Production alfatière en chute

«Depuis l’arrêt des unités de production de pâte à papier, la substitution par les importations est devenue, de fait, la seule et unique source d’approvisionnement du secteur», précise-t-on dans l’étude. Le recours à l’importation ne cesse de prendre de l’ampleur et les chiffres révélés le montrent clairement: l’Algérie a importé, en 2010, 100% des fibres vierges sous forme de pâte marchande, nécessaires à sa consommation, soit 44.000 tonnes, alors qu’elle importait 77,8% de ses besoins en 2000, soit 18.000 tonnes. En valeur, ces importations, bien que nécessaires pour répondre à la demande croissante, ont coûté 687 millions de dollars en 2011, contre 531 millions de dollars en 2008.

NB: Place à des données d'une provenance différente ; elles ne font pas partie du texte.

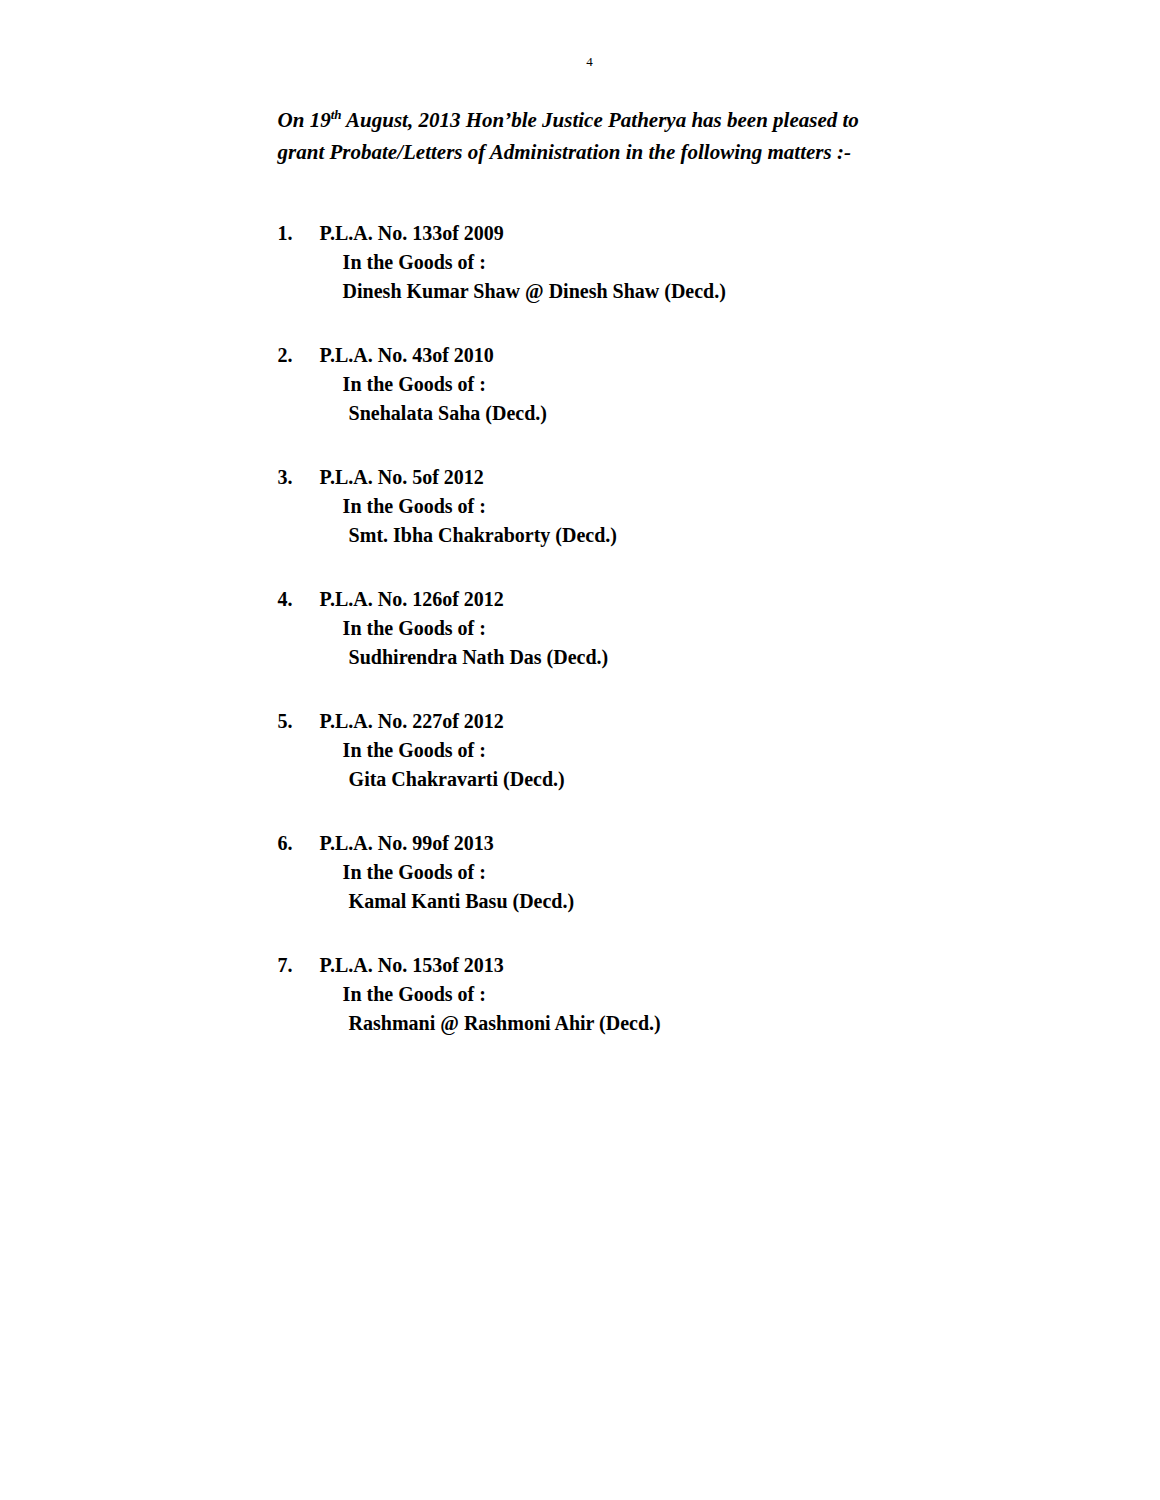4
On 19th August, 2013 Hon’ble Justice Patherya has been pleased to grant Probate/Letters of Administration in the following matters :-
1. P.L.A. No. 133of 2009 In the Goods of : Dinesh Kumar Shaw @ Dinesh Shaw (Decd.)
2. P.L.A. No. 43of 2010 In the Goods of : Snehalata Saha (Decd.)
3. P.L.A. No. 5of 2012 In the Goods of : Smt. Ibha Chakraborty (Decd.)
4. P.L.A. No. 126of 2012 In the Goods of : Sudhirendra Nath Das (Decd.)
5. P.L.A. No. 227of 2012 In the Goods of : Gita Chakravarti (Decd.)
6. P.L.A. No. 99of 2013 In the Goods of : Kamal Kanti Basu (Decd.)
7. P.L.A. No. 153of 2013 In the Goods of : Rashmani @ Rashmoni Ahir (Decd.)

Concernant la récolte d’alfa, une plante utilisée pour la fabrication de pâte à papier, l’étude indique que «la production alfatière continue de chuter de manière drastique d’année en année pour atteindre moins de 500 tonnes en 2011», alors qu’«en moyenne 30.000 tonnes étaient récoltées par an au début des années 1990». Conséquence inévitable: le pays est aujourd’hui classé au 39e rang des importateurs mondiaux de pâte avec zéro exportation. Globalement, selon la même étude, l’importation de papiers, en 2010, a été chiffrée à 80% de la consommation nationale, soit 640.000 tonnes, comparativement aux 86,2% chiffrés en 2000 pour 268.000 t de consommation.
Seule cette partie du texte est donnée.